For many companies, the confluence of events in 2021 could bring about new changes to what is expected of C-suite members, says Plotnick.

“With COVID and Black Lives Matter and I’m going to call it the zeitgeist, demographic and societal trends are really pointing out that there are new competencies that are going to be important. It’s not that they weren’t important before but they’re becoming amplified in importance.”

For example, compassion and understanding are among the new capabilities that will have to become baked into a successful executive’s makeup, she says.

Andrea Plotnick

“Being able to connect with empathy, being able to manage a remote workforce, being able to be inclusive, all of those, it is raising the question: ‘Do we have leaders that are demonstrating the right competencies that are going to take us forward?’”

Planning for contingencies will become crucial for companies hoping to survive and thrive after the pandemic, according to Plotnick.

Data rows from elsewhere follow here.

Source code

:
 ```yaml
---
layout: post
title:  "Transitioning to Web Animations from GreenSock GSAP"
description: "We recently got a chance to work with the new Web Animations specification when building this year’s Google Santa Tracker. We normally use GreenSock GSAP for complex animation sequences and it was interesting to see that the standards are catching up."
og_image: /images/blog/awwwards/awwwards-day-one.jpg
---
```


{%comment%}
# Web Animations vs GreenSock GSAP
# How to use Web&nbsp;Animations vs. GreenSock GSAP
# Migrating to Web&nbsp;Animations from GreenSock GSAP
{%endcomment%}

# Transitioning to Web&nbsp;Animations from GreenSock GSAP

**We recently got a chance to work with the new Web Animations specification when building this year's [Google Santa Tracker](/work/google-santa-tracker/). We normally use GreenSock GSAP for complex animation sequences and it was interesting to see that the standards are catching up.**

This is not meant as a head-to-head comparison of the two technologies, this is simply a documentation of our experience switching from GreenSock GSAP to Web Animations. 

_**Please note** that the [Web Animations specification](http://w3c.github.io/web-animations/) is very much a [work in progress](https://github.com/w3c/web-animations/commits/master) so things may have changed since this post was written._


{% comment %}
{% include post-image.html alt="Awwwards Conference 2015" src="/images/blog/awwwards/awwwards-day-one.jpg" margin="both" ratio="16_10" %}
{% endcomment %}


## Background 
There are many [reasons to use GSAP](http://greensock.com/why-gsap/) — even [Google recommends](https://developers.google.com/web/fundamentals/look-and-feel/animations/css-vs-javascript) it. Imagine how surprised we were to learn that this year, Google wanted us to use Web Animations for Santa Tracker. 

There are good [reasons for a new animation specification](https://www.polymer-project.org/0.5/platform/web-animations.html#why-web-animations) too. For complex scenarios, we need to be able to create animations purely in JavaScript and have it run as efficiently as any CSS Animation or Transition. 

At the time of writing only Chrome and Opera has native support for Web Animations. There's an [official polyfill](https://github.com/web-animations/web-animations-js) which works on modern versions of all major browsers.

“You don’t want your default position to be you have to go for an interim individual. It’s good to have that option but you don’t want it to be your only option because you didn’t plan.”

And with years of cost-cutting, layers of organizations have been removed and very often there is a big jump between non-executive roles into executive roles, which requires a lot more development, says Plotnick.

“It’s having to think through what development, what succession planning needs to look like, at least at this point in time when everything is done remotely.”

Part of a successful succession plan should be “future-focused” and include questions such as “What are the key accountabilities of the role with that forward focus? What are the types of competencies, behaviours and knowledge that are going to be really important again, with that forward focus?” says Plotnick.

Focus on culture

Culture fit is also a key part of that succession plan, she says.

“Many organizations who are looking to transform are leveraging the pandemic to come out stronger, reimagined, rebuilt, transformed, and really thinking through what are the attributes of your culture? That’s number one, having that clear success profile because that really serves as the foundation for determining who the right people are for the role.”

When dealing with bringing on new employees remotely during the pandemic, it’s good to “mimic” plans that are already in place, she says.

“Have regularly scheduled meeting, make sure that the whole process is thought through but translated into a virtual environment, making sure that from the second the individual signs on the dotted line that they’re taking on the role, that all the appropriate meetings are set up for them, that there is ample opportunity,” says Plotnick.

“And if it’s for the CEO role in particular, they have ample opportunity to meet one-on-one with board members, with key executives, with HR, providing them with a real high-touch virtual way of understanding who the organization is.”

Meanwhile, organizations should keep any eye out for a “shadow culture” that often doesn’t present itself to senior leaders while some companies may have to create a new “head of remote” in the new dispersed reality.